3. TECHNICAL DETAILS
3.1 AFFECTED PRODUCTS
The following versions of ODA Drawing SDK are affected:
- Drawing SDK: Versions prior to 2024.1
3.2 Vulnerability Overview
3.2.1 USE AFTER FREE CWE-416
Open Design Alliance’s Drawing SDK prior to Version 2024.1 is vulnerable to a use after free attack. Exploitation of this vulnerability requires the target to visit a malicious page or open a malicious file. The specific vulnerability exists within the parsing of DWG files. Crafted data in a DWG file can trigger a use after free attack past the end of an allocated buffer. An attacker could leverage this vulnerability in conjunction with other vulnerabilities to execute arbitrary code in the context of the current process.
Parsing of DWG files in Open Design Alliance Drawings SDK before 2023.6 lacks proper validation of the length of user-supplied XRecord data prior to copying it to a fixed-length heap-based buffer. An attacker could leverage this vulnerability to execute code in the context of the current process.

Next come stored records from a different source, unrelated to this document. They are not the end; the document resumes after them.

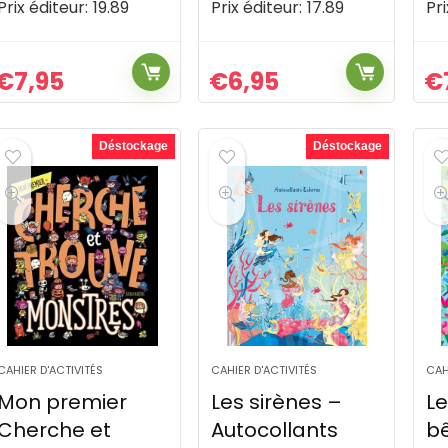
Prix éditeur:
19.89
Prix éditeur:
17.89
Pri
€
7,95
€
6,95
€
Déstockage
Déstockage
CAHIER D'ACTIVITÉS
CAHIER D'ACTIVITÉS
CAH
Mon premier
Les sirènes –
Le
Cherche et
Autocollants
b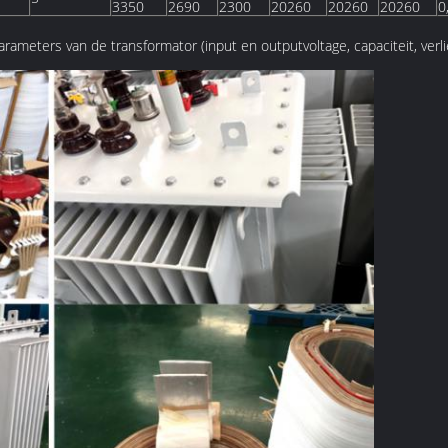
3350
2690
2300
20260
20260
20260
0
ameters van de transformator (input en outputvoltage, capaciteit, verlie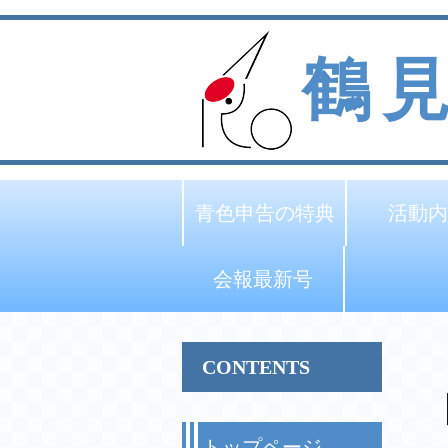
鶴
青色申告の特典
活動内
会報最新号
CONTENTS
トップページ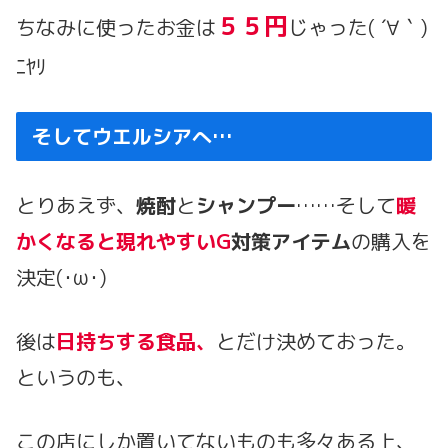
５５円
ちなみに使ったお金は
じゃった( ´∀｀)
ﾆﾔﾘ
そしてウエルシアへ…
とりあえず、
焼酎
と
シャンプー
……そして
暖
かくなると現れやすいG
対策アイテム
の購入を
決定(･ω･)
後は
日持ちする食品、
とだけ決めておった。
というのも、
この店にしか置いてないものも多々ある上、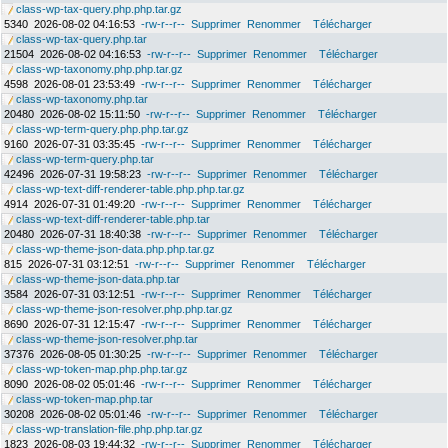
class-wp-tax-query.php.php.tar.gz
5340
2026-08-02 04:16:53
-rw-r--r--
Supprimer
Renommer
Télécharger
class-wp-tax-query.php.tar
21504
2026-08-02 04:16:53
-rw-r--r--
Supprimer
Renommer
Télécharger
class-wp-taxonomy.php.php.tar.gz
4598
2026-08-01 23:53:49
-rw-r--r--
Supprimer
Renommer
Télécharger
class-wp-taxonomy.php.tar
20480
2026-08-02 15:11:50
-rw-r--r--
Supprimer
Renommer
Télécharger
class-wp-term-query.php.php.tar.gz
9160
2026-07-31 03:35:45
-rw-r--r--
Supprimer
Renommer
Télécharger
class-wp-term-query.php.tar
42496
2026-07-31 19:58:23
-rw-r--r--
Supprimer
Renommer
Télécharger
class-wp-text-diff-renderer-table.php.php.tar.gz
4914
2026-07-31 01:49:20
-rw-r--r--
Supprimer
Renommer
Télécharger
class-wp-text-diff-renderer-table.php.tar
20480
2026-07-31 18:40:38
-rw-r--r--
Supprimer
Renommer
Télécharger
class-wp-theme-json-data.php.php.tar.gz
815
2026-07-31 03:12:51
-rw-r--r--
Supprimer
Renommer
Télécharger
class-wp-theme-json-data.php.tar
3584
2026-07-31 03:12:51
-rw-r--r--
Supprimer
Renommer
Télécharger
class-wp-theme-json-resolver.php.php.tar.gz
8690
2026-07-31 12:15:47
-rw-r--r--
Supprimer
Renommer
Télécharger
class-wp-theme-json-resolver.php.tar
37376
2026-08-05 01:30:25
-rw-r--r--
Supprimer
Renommer
Télécharger
class-wp-token-map.php.php.tar.gz
8090
2026-08-02 05:01:46
-rw-r--r--
Supprimer
Renommer
Télécharger
class-wp-token-map.php.tar
30208
2026-08-02 05:01:46
-rw-r--r--
Supprimer
Renommer
Télécharger
class-wp-translation-file.php.php.tar.gz
1823
2026-08-03 19:44:32
-rw-r--r--
Supprimer
Renommer
Télécharger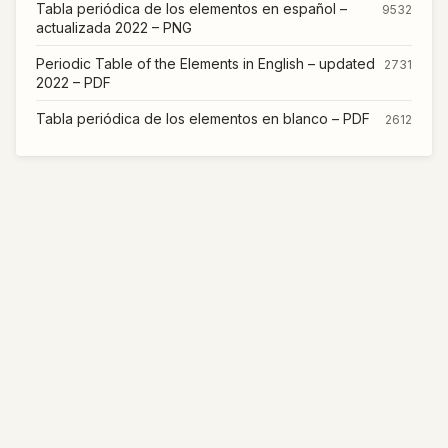
Tabla periódica de los elementos en español –
9532
actualizada 2022 – PNG
Periodic Table of the Elements in English – updated
2731
2022 – PDF
Tabla periódica de los elementos en blanco – PDF
2612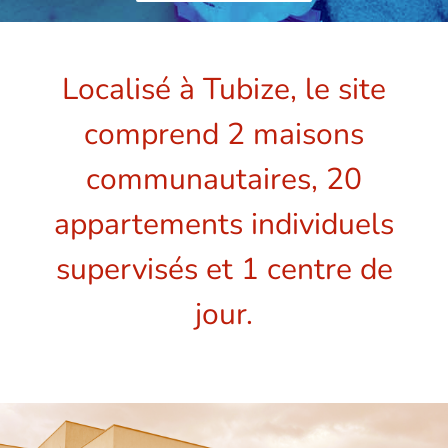
Localisé à Tubize, le site
comprend 2 maisons
communautaires, 20
appartements individuels
supervisés et 1 centre de
jour.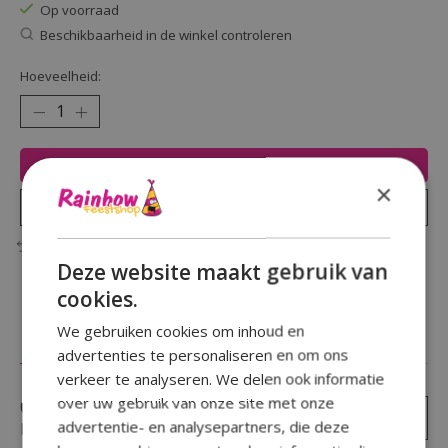
Op voorraad
Beschikbaarheid in de winkel controleren
Hoeveelheid:
Toevoegen aan winkelwagen
×
Plaats bestelling
Toevoegen om te vergelijken
Deze website maakt gebruik van
cookies.
We gebruiken cookies om inhoud en
Reviews (0)
advertenties te personaliseren en om ons
verkeer te analyseren. We delen ook informatie
over uw gebruik van onze site met onze
0
sterren op basis van
0
Je beoordeling toevoegen
advertentie- en analysepartners, die deze
beoordelingen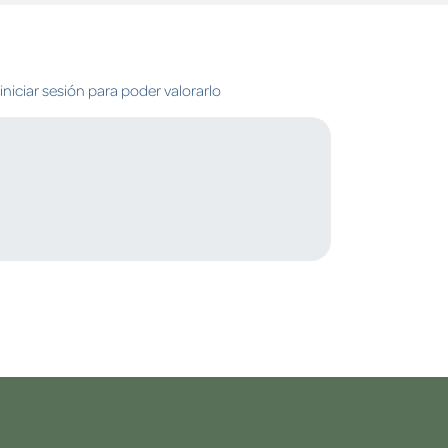
niciar sesión para poder valorarlo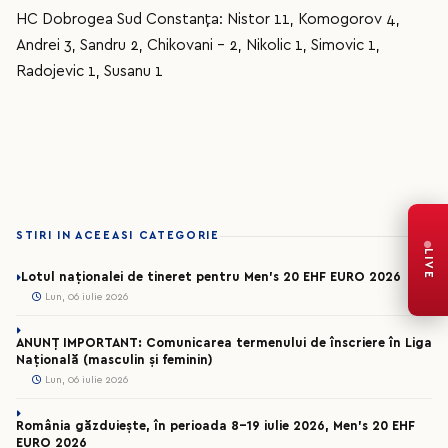
HC Dobrogea Sud Constanța: Nistor 11, Komogorov 4,
Andrei 3, Sandru 2, Chikovani - 2, Nikolic 1, Simovic 1,
Radojevic 1, Susanu 1
STIRI IN ACEEASI CATEGORIE
LIVE
Lotul naționalei de tineret pentru Men’s 20 EHF EURO 2026
Lun, 06 iulie 2026
ANUNȚ IMPORTANT: Comunicarea termenului de înscriere în Liga
Națională (masculin și feminin)
Lun, 06 iulie 2026
România găzduiește, în perioada 8-19 iulie 2026, Men’s 20 EHF
EURO 2026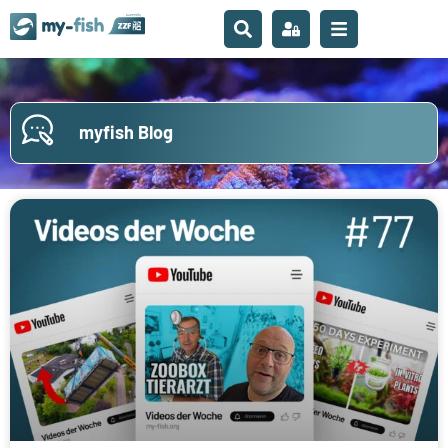
myfish Blog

A heap-based buffer overflow exists in the DXF file reading procedure in Open Design Alliance Drawings SDK before 2023.6. The specific flaw exists within the parsing of DXF files. The issue results from the lack of proper validation of the length of user-supplied XRecord data prior to copying it to a fixed-length heap-based buffer. An attacker could leverage this vulnerability to execute code in the context of the current process.
- CRITICAL INFRASTRUCTURE SECTORS: Multiple
- COUNTRIES/AREAS DEPLOYED: Worldwide
- COMPANY HEADQUARTERS LOCATION: United States
Mat Powell and Jimmy Calderon of Trend Micro Zero Day Initiative reported these vulnerabilities to CISA.
Please see ODA security advisory 24.1 and 23.6 for more information.
CISA recommends users take defensive measures to minimize the risk of exploitation of this vulnerability, such as:
- Minimize network exposure for all control system devices and/or systems, ensuring they are not accessible from the internet.
- Locate control system networks and remote devices behind firewalls and isolating them from business networks.
- When remote access is required, use more secure methods, such as Virtual Private Networks (VPNs), recognizing VPNs may have vulnerabilities and should be updated to the most current version available. Also recognize VPN is only as secure as the connected devices.
CISA reminds organizations to perform proper impact analysis and risk assessment prior to deploying defensive measures.
CISA also provides a section for control systems security recommended practices on the ICS webpage on cisa.gov/ics. Several CISA products detailing cyber defense best practices are available for reading and download, including Improving Industrial Control Systems Cybersecurity with Defense-in-Depth Strategies.
CISA encourages organizations to implement recommended cybersecurity strategies for proactive defense of ICS assets.
Additional mitigation guidance and recommended practices are publicly available on the ICS webpage at cisa.gov/ics in the technical information paper, ICS-TIP-12-146-01B–Targeted Cyber Intrusion Detection and Mitigation Strategies.
Organizations observing suspected malicious activity should follow established internal procedures and report findings to CISA for tracking and correlation against other incidents.
CISA also recommends users take the following measures to protect themselves from social engineering attacks:
No known public exploitation specifically targeting these vulnerabilities has been reported to CISA at this time. These vulnerabilities are not exploitable remotely.